## ACTIVITY
Return all the entries word for word.

## Collected data

***

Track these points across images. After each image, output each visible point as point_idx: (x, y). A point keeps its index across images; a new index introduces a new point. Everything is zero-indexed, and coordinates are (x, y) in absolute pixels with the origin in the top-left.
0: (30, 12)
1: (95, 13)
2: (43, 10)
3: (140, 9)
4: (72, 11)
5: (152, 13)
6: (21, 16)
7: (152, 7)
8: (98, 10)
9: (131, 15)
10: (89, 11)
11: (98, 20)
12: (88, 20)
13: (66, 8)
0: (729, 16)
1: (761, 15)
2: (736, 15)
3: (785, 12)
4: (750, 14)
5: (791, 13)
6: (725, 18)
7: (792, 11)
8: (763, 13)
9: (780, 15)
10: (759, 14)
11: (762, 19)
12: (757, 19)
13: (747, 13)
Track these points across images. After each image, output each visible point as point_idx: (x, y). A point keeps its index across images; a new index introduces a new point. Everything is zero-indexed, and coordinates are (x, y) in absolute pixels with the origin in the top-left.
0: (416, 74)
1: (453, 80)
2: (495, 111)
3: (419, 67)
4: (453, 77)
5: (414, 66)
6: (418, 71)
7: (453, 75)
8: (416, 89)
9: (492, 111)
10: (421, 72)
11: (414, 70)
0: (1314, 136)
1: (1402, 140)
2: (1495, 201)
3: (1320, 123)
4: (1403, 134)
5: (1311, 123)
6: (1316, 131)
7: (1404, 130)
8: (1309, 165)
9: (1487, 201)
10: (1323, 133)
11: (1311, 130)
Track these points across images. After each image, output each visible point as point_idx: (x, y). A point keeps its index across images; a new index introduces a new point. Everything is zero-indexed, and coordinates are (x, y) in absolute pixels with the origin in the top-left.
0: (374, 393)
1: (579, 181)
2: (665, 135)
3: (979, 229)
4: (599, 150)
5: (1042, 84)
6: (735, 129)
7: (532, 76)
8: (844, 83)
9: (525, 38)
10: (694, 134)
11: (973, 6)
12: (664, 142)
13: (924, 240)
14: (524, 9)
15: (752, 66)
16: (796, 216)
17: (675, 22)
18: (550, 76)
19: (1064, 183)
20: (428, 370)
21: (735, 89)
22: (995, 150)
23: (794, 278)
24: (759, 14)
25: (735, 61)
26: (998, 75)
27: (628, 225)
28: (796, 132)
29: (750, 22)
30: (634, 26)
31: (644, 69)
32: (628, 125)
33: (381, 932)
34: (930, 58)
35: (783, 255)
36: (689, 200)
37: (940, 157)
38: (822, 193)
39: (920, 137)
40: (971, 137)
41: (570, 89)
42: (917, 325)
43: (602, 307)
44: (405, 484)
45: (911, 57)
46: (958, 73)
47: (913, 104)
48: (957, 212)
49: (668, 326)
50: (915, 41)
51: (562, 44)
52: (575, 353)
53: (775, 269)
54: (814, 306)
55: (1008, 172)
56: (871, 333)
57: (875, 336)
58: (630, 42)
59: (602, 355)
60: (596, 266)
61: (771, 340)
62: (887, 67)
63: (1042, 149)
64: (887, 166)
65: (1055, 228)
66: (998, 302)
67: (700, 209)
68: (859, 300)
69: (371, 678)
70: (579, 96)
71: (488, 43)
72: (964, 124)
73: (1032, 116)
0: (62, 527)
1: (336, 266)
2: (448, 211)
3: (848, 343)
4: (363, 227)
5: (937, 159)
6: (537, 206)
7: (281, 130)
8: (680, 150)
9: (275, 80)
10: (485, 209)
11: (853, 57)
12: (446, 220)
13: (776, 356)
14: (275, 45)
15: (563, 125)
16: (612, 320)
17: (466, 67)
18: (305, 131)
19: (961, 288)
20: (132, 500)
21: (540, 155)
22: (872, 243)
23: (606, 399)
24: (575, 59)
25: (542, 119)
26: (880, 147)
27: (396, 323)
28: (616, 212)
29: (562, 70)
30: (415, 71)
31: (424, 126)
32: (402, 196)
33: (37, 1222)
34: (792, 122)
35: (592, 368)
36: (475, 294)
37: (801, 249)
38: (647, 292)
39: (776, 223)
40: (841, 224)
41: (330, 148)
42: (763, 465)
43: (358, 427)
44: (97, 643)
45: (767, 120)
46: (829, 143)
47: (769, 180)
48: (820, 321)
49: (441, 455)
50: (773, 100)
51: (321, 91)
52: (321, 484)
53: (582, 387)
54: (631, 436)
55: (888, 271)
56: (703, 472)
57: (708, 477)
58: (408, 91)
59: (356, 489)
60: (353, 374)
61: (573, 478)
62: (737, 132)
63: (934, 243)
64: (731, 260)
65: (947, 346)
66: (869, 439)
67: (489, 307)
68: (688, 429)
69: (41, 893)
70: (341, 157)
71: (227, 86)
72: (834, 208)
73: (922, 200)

***

## SOLUTION BELOW
Track these points across images. After each image, output each visible point as point_idx: (x, y). A point keeps its index across images; a new index introduces a new point. Everything is zero-indexed, and coordinates are (x, y) in absolute pixels with the origin in the top-left.
0: (30, 12)
1: (95, 13)
2: (43, 10)
3: (140, 9)
4: (72, 11)
5: (152, 13)
6: (21, 16)
7: (152, 7)
8: (98, 10)
9: (131, 15)
10: (89, 11)
11: (98, 20)
12: (88, 20)
13: (66, 8)
0: (729, 16)
1: (761, 15)
2: (736, 15)
3: (785, 12)
4: (750, 14)
5: (791, 13)
6: (725, 18)
7: (792, 11)
8: (763, 13)
9: (780, 15)
10: (759, 14)
11: (762, 19)
12: (757, 19)
13: (747, 13)
Track these points across images. After each image, output each visible point as point_idx: (x, y). A point keeps its index across images; a new index introduces a new point. Everything is zero-indexed, and coordinates are (x, y) in absolute pixels with the origin in the top-left.
0: (416, 74)
1: (453, 80)
2: (495, 111)
3: (419, 67)
4: (453, 77)
5: (414, 66)
6: (418, 71)
7: (453, 75)
8: (416, 89)
9: (492, 111)
10: (421, 72)
11: (414, 70)
0: (1314, 136)
1: (1402, 140)
2: (1495, 201)
3: (1320, 123)
4: (1403, 134)
5: (1311, 123)
6: (1316, 131)
7: (1404, 130)
8: (1309, 165)
9: (1487, 201)
10: (1323, 133)
11: (1311, 130)
Track these points across images. After each image, output each visible point as point_idx: (x, y). A point keeps its index across images; a new index introduces a new point. Everything is zero-indexed, and coordinates are (x, y) in absolute pixels with the origin in the top-left.
0: (374, 393)
1: (579, 181)
2: (665, 135)
3: (979, 229)
4: (599, 150)
5: (1042, 84)
6: (735, 129)
7: (532, 76)
8: (844, 83)
9: (525, 38)
10: (694, 134)
11: (973, 6)
12: (664, 142)
13: (924, 240)
14: (524, 9)
15: (752, 66)
16: (796, 216)
17: (675, 22)
18: (550, 76)
19: (1064, 183)
20: (428, 370)
21: (735, 89)
22: (995, 150)
23: (794, 278)
24: (759, 14)
25: (735, 61)
26: (998, 75)
27: (628, 225)
28: (796, 132)
29: (750, 22)
30: (634, 26)
31: (644, 69)
32: (628, 125)
33: (381, 932)
34: (930, 58)
35: (783, 255)
36: (689, 200)
37: (940, 157)
38: (822, 193)
39: (920, 137)
40: (971, 137)
41: (570, 89)
42: (917, 325)
43: (602, 307)
44: (405, 484)
45: (911, 57)
46: (958, 73)
47: (913, 104)
48: (957, 212)
49: (668, 326)
50: (915, 41)
51: (562, 44)
52: (575, 353)
53: (775, 269)
54: (814, 306)
55: (1008, 172)
56: (871, 333)
57: (875, 336)
58: (630, 42)
59: (602, 355)
60: (596, 266)
61: (771, 340)
62: (887, 67)
63: (1042, 149)
64: (887, 166)
65: (1055, 228)
66: (998, 302)
67: (700, 209)
68: (859, 300)
69: (371, 678)
70: (579, 96)
71: (488, 43)
72: (964, 124)
73: (1032, 116)
0: (62, 527)
1: (336, 266)
2: (448, 211)
3: (848, 343)
4: (363, 227)
5: (937, 159)
6: (537, 206)
7: (281, 130)
8: (680, 150)
9: (275, 80)
10: (485, 209)
11: (853, 57)
12: (446, 220)
13: (776, 356)
14: (275, 45)
15: (563, 125)
16: (612, 320)
17: (466, 67)
18: (305, 131)
19: (961, 288)
20: (132, 500)
21: (540, 155)
22: (872, 243)
23: (606, 399)
24: (575, 59)
25: (542, 119)
26: (880, 147)
27: (396, 323)
28: (616, 212)
29: (562, 70)
30: (415, 71)
31: (424, 126)
32: (402, 196)
33: (37, 1222)
34: (792, 122)
35: (592, 368)
36: (475, 294)
37: (801, 249)
38: (647, 292)
39: (776, 223)
40: (841, 224)
41: (330, 148)
42: (763, 465)
43: (358, 427)
44: (97, 643)
45: (767, 120)
46: (829, 143)
47: (769, 180)
48: (820, 321)
49: (441, 455)
50: (773, 100)
51: (321, 91)
52: (321, 484)
53: (582, 387)
54: (631, 436)
55: (888, 271)
56: (703, 472)
57: (708, 477)
58: (408, 91)
59: (356, 489)
60: (353, 374)
61: (573, 478)
62: (737, 132)
63: (934, 243)
64: (731, 260)
65: (947, 346)
66: (869, 439)
67: (489, 307)
68: (688, 429)
69: (41, 893)
70: (341, 157)
71: (227, 86)
72: (834, 208)
73: (922, 200)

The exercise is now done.